APTi Ethical Standards: Additional Guidelines for Type Practitioners

11. Clearly identify the assessment tool, survey or method being used and how it is different from other frameworks.

Psychological type frameworks and their associated assessments are different from most personality models and instruments used by psychologists and organizational consultants. Psychological type is not based on traits.

This fact generates much confusion.

Most personality assessments are designed to measure traits - behavioral characteristics that are assumed to be a part of everyone’s makeup but which vary in amount. A high score indicates the strong presence of a trait, and a low score indicates a lack of the trait; if the trait is considered a good thing to have, then a low score may be labeled as a deficit. In this perspective, personality differences among people are explained as differences in the amounts of different traits. The trait model is concerned with answering the question, “How much?” Because amounts are important for understanding personality, the numerical scores on these assessments are the focus for interpreting results.

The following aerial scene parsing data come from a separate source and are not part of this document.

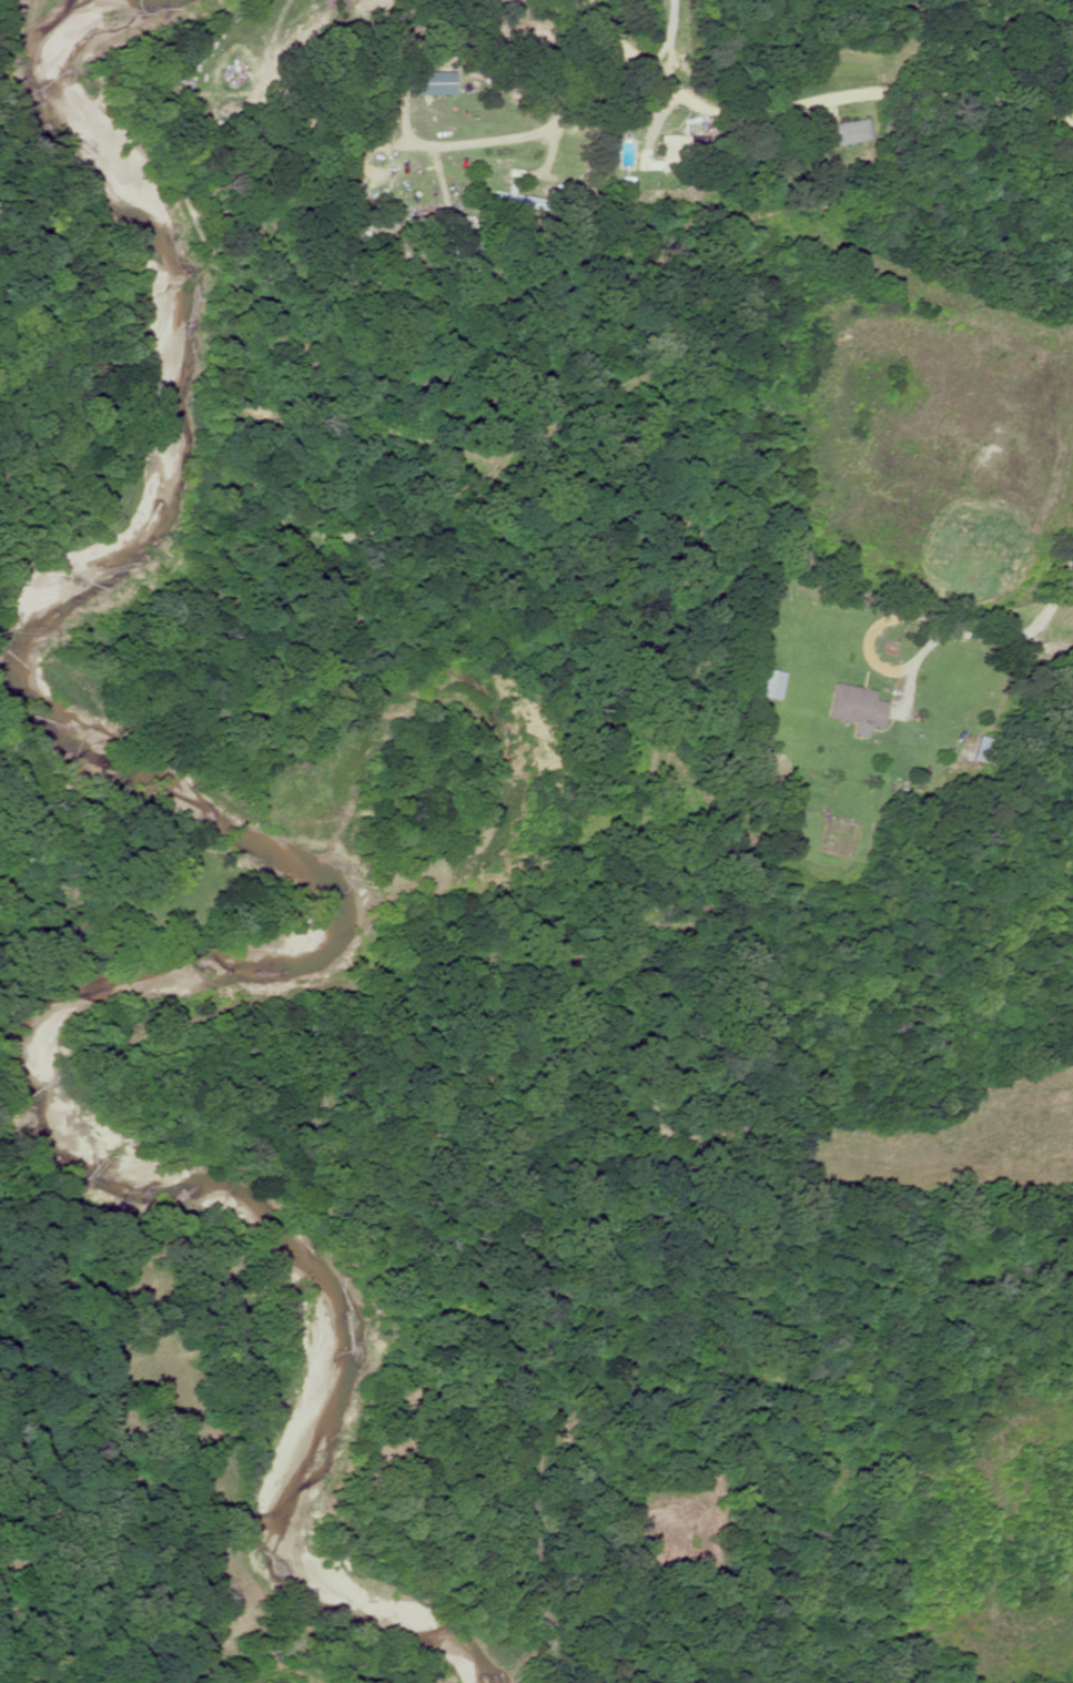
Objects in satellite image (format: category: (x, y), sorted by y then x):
building: (429, 84)
road: (815, 96)
building: (847, 133)
building: (672, 152)
building: (765, 684)
building: (853, 706)
building: (981, 750)

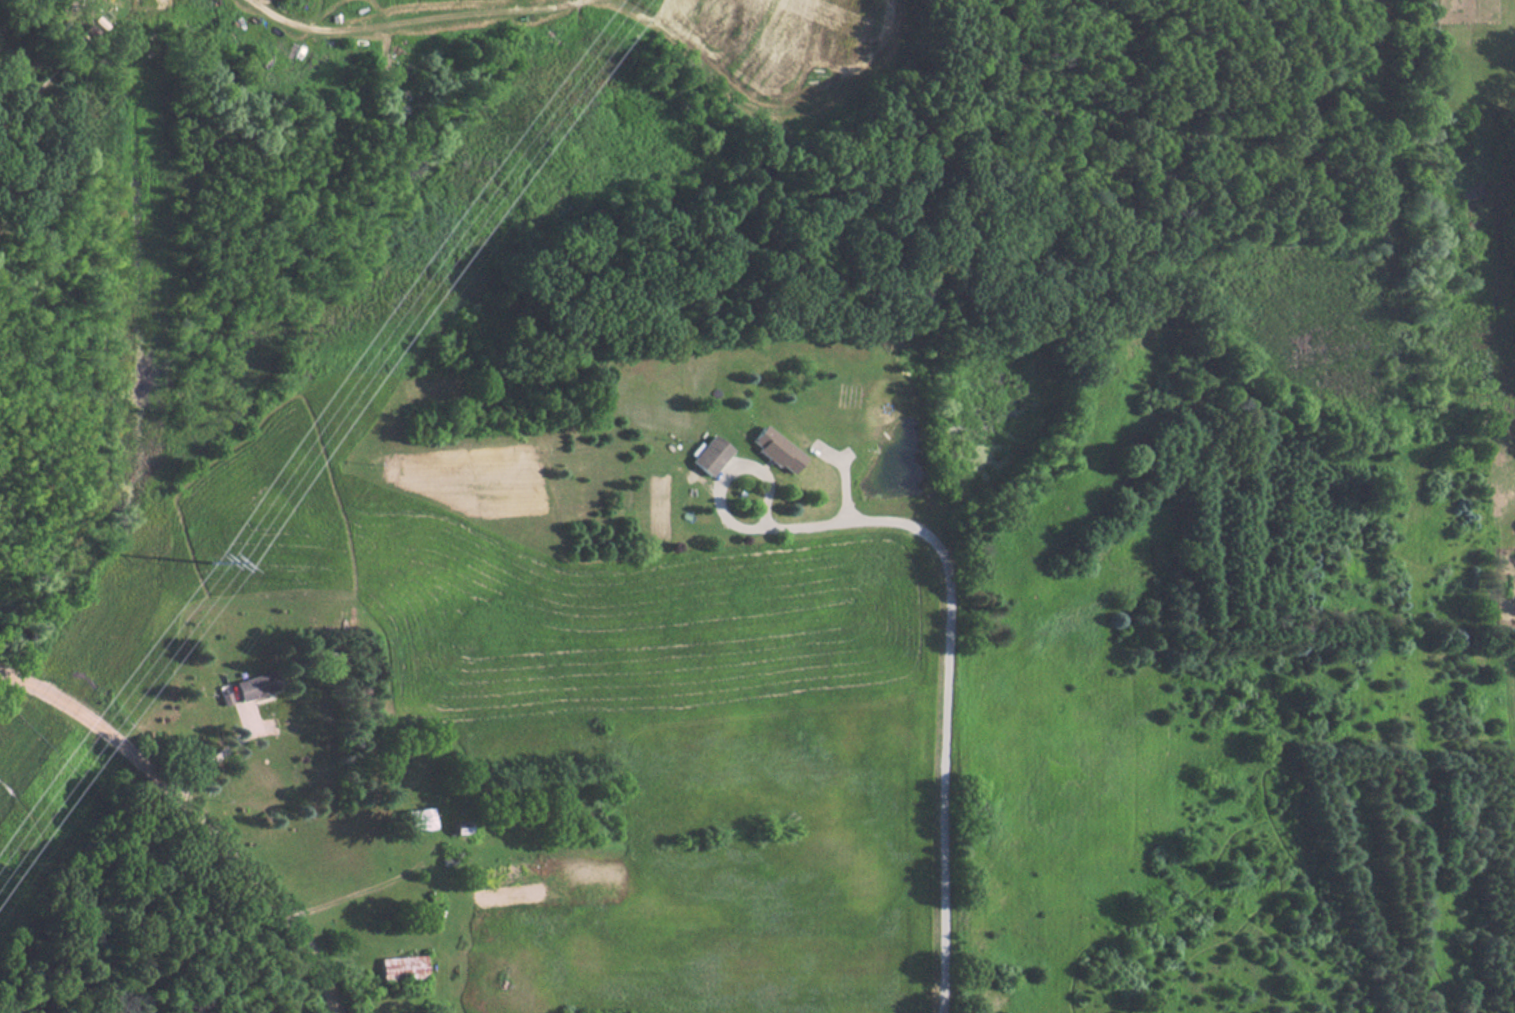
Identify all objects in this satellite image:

Psychological type is based on different ways that people use their minds to experience and respond to life, specifically, different dynamic patterns in their use of the mental processes involved in perception and judgment. Personality differences among people are explained as differences in which pattern people favor most; type categories are seen simply as different approaches to life, with none being better or worse than the others. Type assessments are designed to identify which pattern is an individual’s best fit, that is, to answer the question, “Which one?” Numerical scores indicate how probable it is that a certain pattern is the one a person favors. (With some instruments, scores can also indicate variations of functioning within a type pattern; however, identifying the Best-Fit category is still primary). Finding the best fit necessarily requires that the person verify whether the indicated pattern actually does fit, or whether a different pattern describes them better; this is the focus of interpreting type instrument results.

Type patterns – preferences, Myers-Briggs types, temperaments, interaction styles, function-attitudes, etc. – are dynamic and complex. They cannot be boiled down to simple traits or sets of traits. However, type patterns are expressed in associated behavioral traits. In other words, types are not the same as traits, but traits correlate with particular type patterns. Traits and behaviors can be an indication of a type pattern, but they do not define it.

When people don’t understand the actual meaning of MBTI® and other psychological type assessment scores, and when they treat type categories as though they were a set of traits, they can make some mistaken assumptions. They may think there are “normal” or “good” scores, or they might assume that they should be “more balanced” between opposite attributes. This can lead to people attempting to suppress their type.